Blue Lucy use Kubernetes for the deployment of BLAM which supports the continuous service and delivery model.
Kubernetes is an open-source container orchestrator used for automating the deployment and management of containerized applications. A containerised application is a stateless application that is not dependant on persistent local data storage. The lack of data persistence for containers has multiple benefits including the ability to scale and load balance between many containers of the same type.
BLAM utilises the benefits of containerisation and takes it further as individual components of the platform are themselves containerised. There are 6 key components to a BLAM deployment:
- API – is the controlling interface
- Workflow Runner – for automation and compute
- Microservice Plug-ins – for 3rd party integrations or compute and I/O intensive tasks
- User Interface – the front-end the operators work with
- Database – for application data persistence
- Storage – the media repository
Components 1, 2 and 3 are completely stateless by nature so may be independently scaled depending on the operational requirements. Coupled with Kubernetes, to manage the deployment of the containers, if a function of the platform is ‘bottlenecked’ by load or demand this may be quickly and simply alleviated by deploying additional containers to increase the overall system capacity. Load balancing occurs automatically without any impact on the operator’s user experience.

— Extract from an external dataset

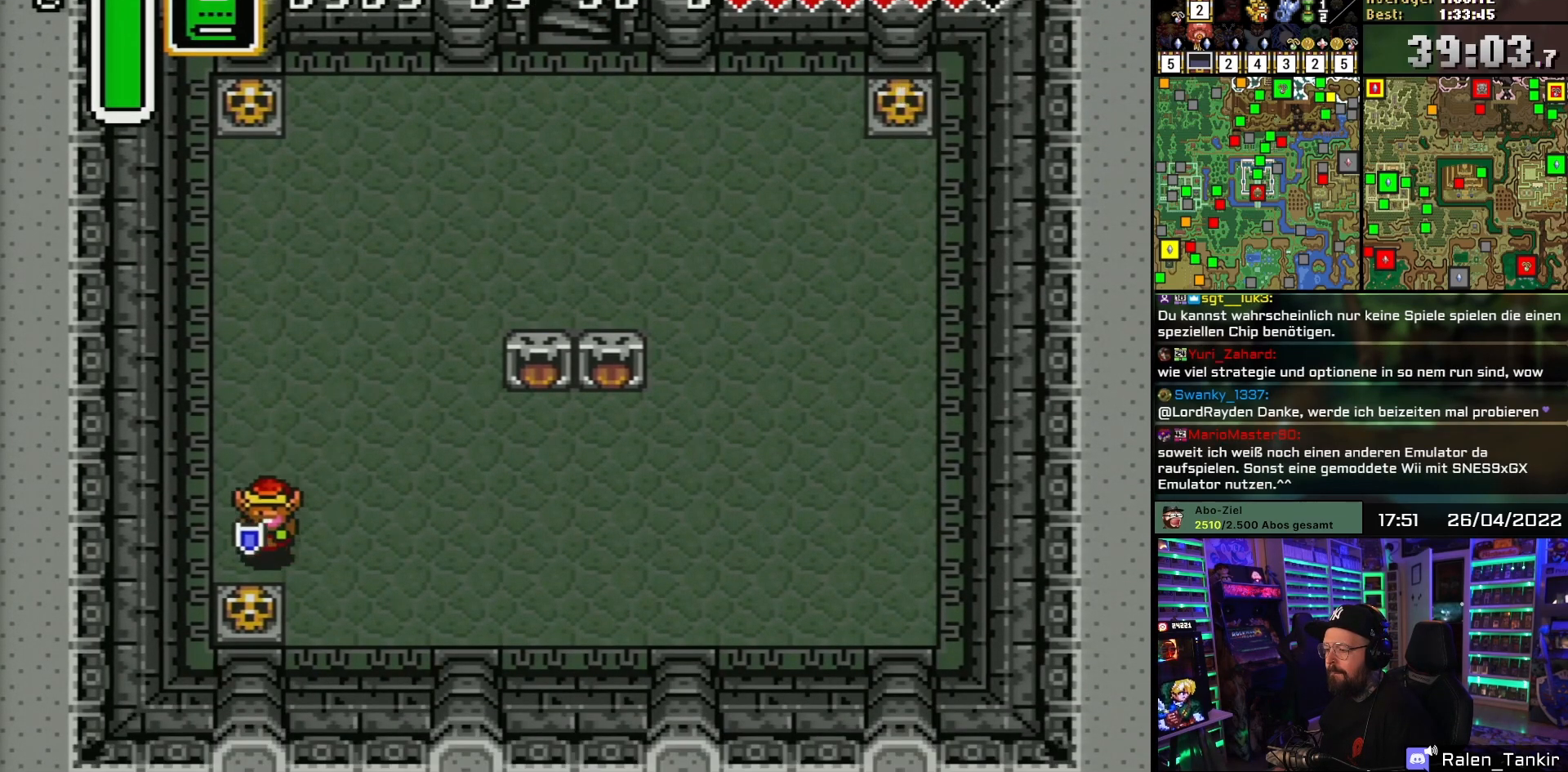
{"buttons": ["DPAD_DOWN"], "events": [[100, "A", "down"], [200, "A", "up"], [250, "A", "down"], [350, "A", "up"]]}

Kubernetes supports BLAM platform updates without operational downtime, essential in 24/7 business. Kubernetes does this by deploying and starting updated containers alongside existing containers before stopping the old containers. The old containers remain offline but available to re-start if the update needs to be roll-backed or the update fails/stops mid-deployment. By rolling up the update in this way, there is no observed downtime from the operator’s perspective ensuring continuous service.
It is in components 5 and 6 where the separation of concerns approach pays dividends. BLAM-3 is database and storage system agnostic. Interaction with the database layer is abstracted using Entity Framework Core meaning BLAM-3 can use a database solution appropriate to the operations scale or customer preference. Cloud provisioned database services are ideal for deployments that need to scale, and these models offer a number of other benefits such as resilience, load balancing and backup without the overhead of in-house database administration.
Storage access and interaction is managed through BLidgets and microservice based plug-ins. The platform stores customisable configuration information in the database which can then be accessed and used by BLidget and plug-ins through the SDK.
BLAM has been designed from outset with a focus on scalability. By discretizing services and compute from the data layer into containers and leveraging the load-balancing and management offered by Kubernetes, BLAM provides operationally continuous service but is truly configurable and readily maintainable.